Scenario Two: Five years down the road

We need to renew our mortgage. Interest rates are back closer to their historical norm of 7.5%. Let's see what's happened:

First off, we've built up some equity. About $35K of the approximately $150K we've given the bank so far has gone to principle. But, the interest rate has gone up and now we have to pay more to stay in the same place. Our incomes went up, with inflation, so our $6K/month is now $6500/month. Again we'll pay bi-weekly. $2800 to the bank. We'll assume that taxes stayed the same as did maintenance, so our costs are $3400/month. What's that in percentage: 52%. Surprisingly, that's only a 4% increase in costs, despite a 2.25% jump in interest rate.

What's the point of all this? Merely just messing with some numbers arbitrarily. Is it likely that these scenarios will take place? Who knows. But it makes me wonder if interest rate hikes really matter all that much? Over to you.


greg said...

Run the same scenario with earnings of $4000 per month, and a crappy $220,000 condo, with similar expenses, plus a strata fee, plus an assessment of $20,000 for new balconies, hmmm. These types of scenarios are potentially ugly, every situation is different....

hhv said...

greg, you may have noticed my emphasis on pre-tax income. Looking at those numbers using after tax income (say we pay 29% tax) doesn't leave much of anything left over for anything.

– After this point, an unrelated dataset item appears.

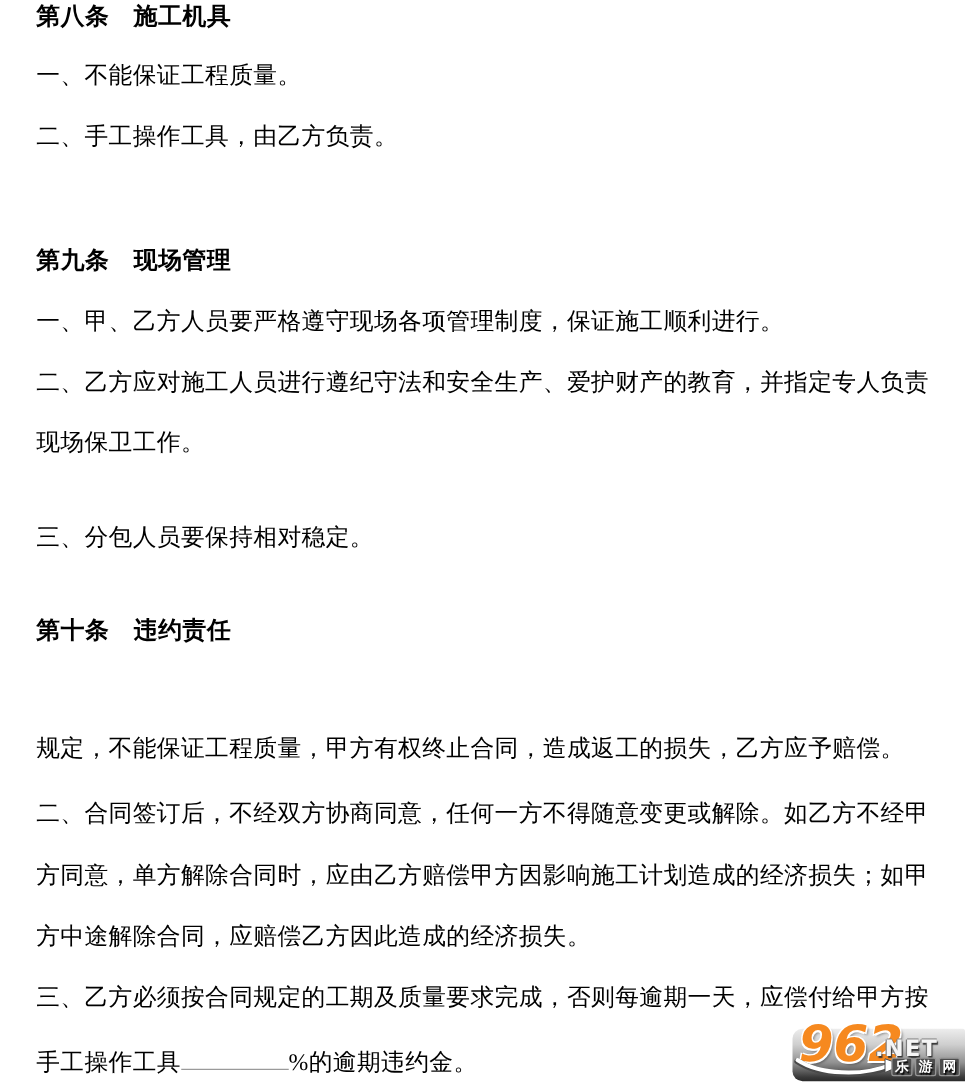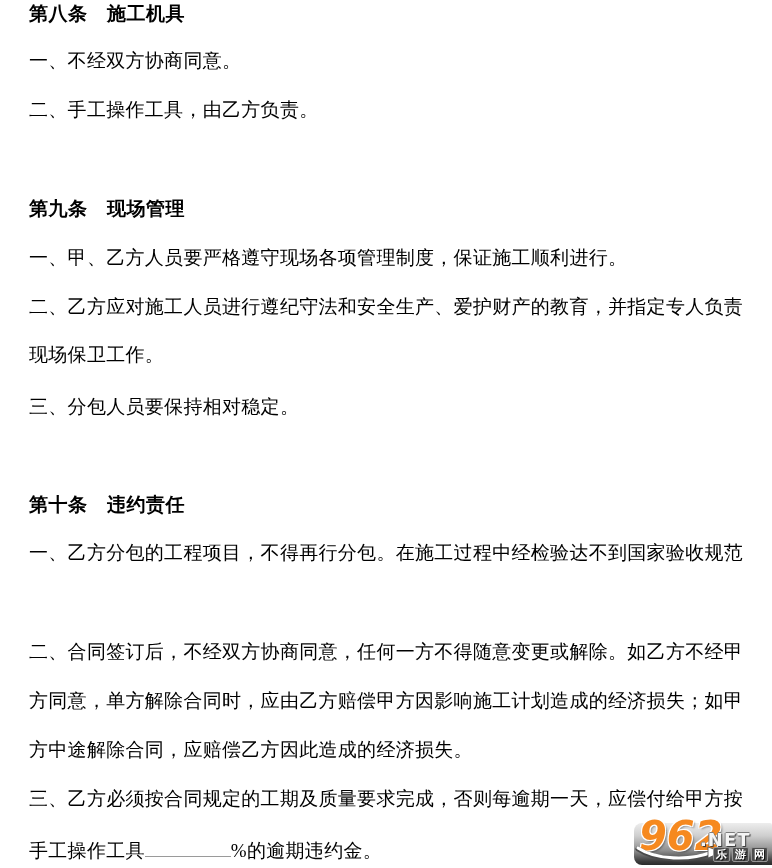"一、不经双方协商同意。" div.line { text: 经双方协商同意 -> 能保证工程质量 }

No wonder why everyone needs a secondary suite.

Mr. Mookie said...


You've worked numbers that are pretty close to the house that i live in. I rent for 950/mo, utilities included, for about 60% of the total square footage. This place is suited and and the person downstairs pays 800. The house is up for sale for 464k. I know that i pay below market rent, however an un-suited house this size typically goes for around the same price and less rent-wise for this neighbourhood.

So... rent vs buy for a similar place is a no-brianer at this point in time for me. Total rent is $1750 (3bed, two bath), no utilities, no maintenance, no taxes, no playing the landlord, and no surprises (interest rate rise, busted furnace, etc). Oh except the landlords decision to sell, THAT was a nasty surprise!

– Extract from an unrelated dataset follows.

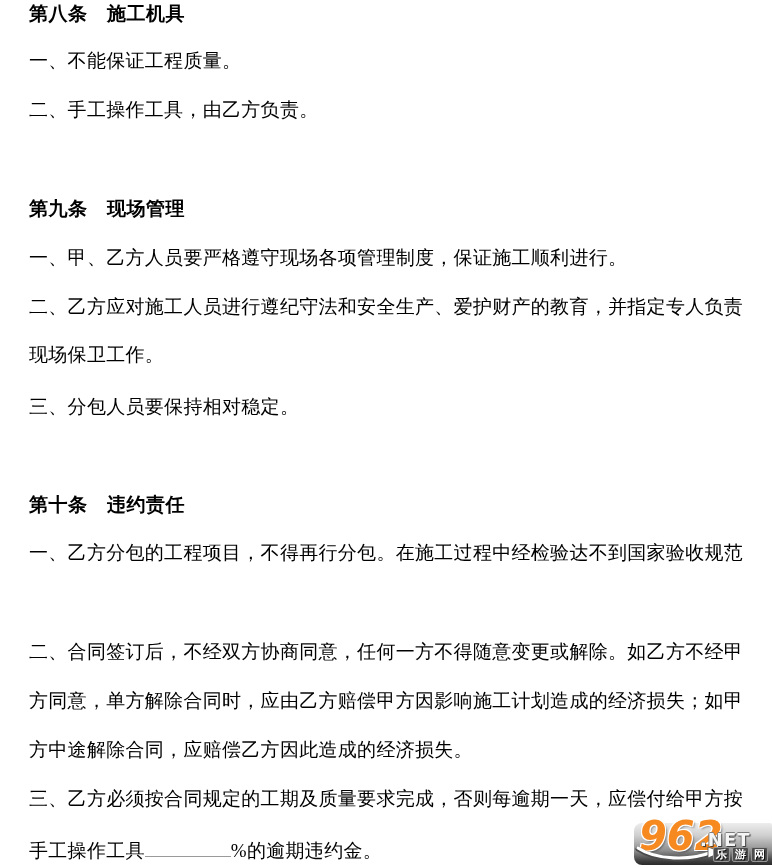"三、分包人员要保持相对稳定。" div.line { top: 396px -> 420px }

I have a plasma TV hooked up to my computer that plays gay bareback porn everytime there is a showing (with the sound down so the prospective buyers can still hear the traffic on Cook) and I've got the *biggest* box of rat poison on the kitchen counter you ever did see. Wonder if that is why the place hasn't sold yet?

Anonymous said...

mr mookie that was a nasty one, lol.

Anonymous said...

mr. mookie

Your place just hasn't found the right retired oil barron from Alberta yet. Just you wait. With all the retired people coming here in droves and prices continuing to go up and no more land being made you can only hold out for so long. They'll probably be bidding wars on it too gay porn notwithstanding.


Anonymous said...

Pretty good scenario. So if my understanding is correct. In five years with mortgage paydown and an increase in your income, your disposable income is less than when your bought the property. Which, in my way of understanding is a drop in your standard of living? Of course, you could sell the property, but that 35K in mortgage paydown would be gobbled up in the agents commission and mortgage penalties. During this five years, the 150K, that you paid to the bank equates to $2,500 per month less your mortage paydown would be $1,916 or roughly the same as rent. BUT, hold on if you had rented, you would not have paid $11,000 in property taxes, purchase tax, lawyers fees, etc.

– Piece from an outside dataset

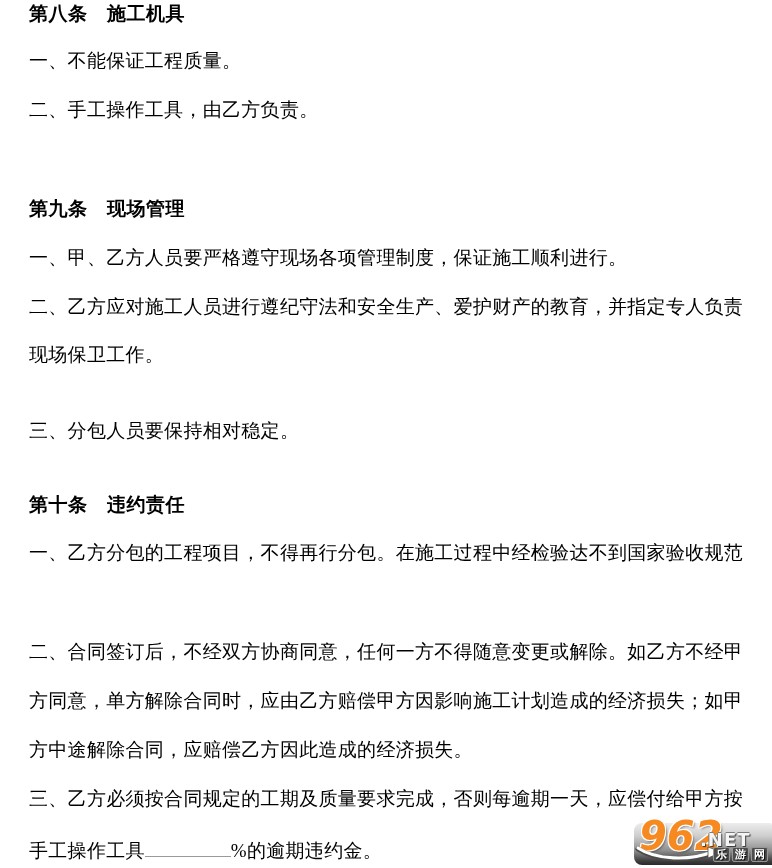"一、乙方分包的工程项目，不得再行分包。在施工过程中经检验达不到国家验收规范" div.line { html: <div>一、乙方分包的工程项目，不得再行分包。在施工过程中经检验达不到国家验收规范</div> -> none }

The return on your down payment would actually be negative. Looking at lost opportunity costs. If your down payment had stayed in tax sheltered mutal funds at 7% you would have been better off and closer to having an income stream for your retirement.

Now, I am assuming that the property values stayed flat. But, that would probably not be the case. The prospective buyer for your hypothetical home would have to finance at the new rate. For every 1% increase in the interest rates, property values have to decrease by 10% to retain the same monthly payment.

It just gets uglier and uglier and uglier.


Anonymous said...

Mr Mookie,
It's going to backfire on you. A gay-porn-lover who likes having pet rats will walk into your place and buy it for over-listing price with no conditions.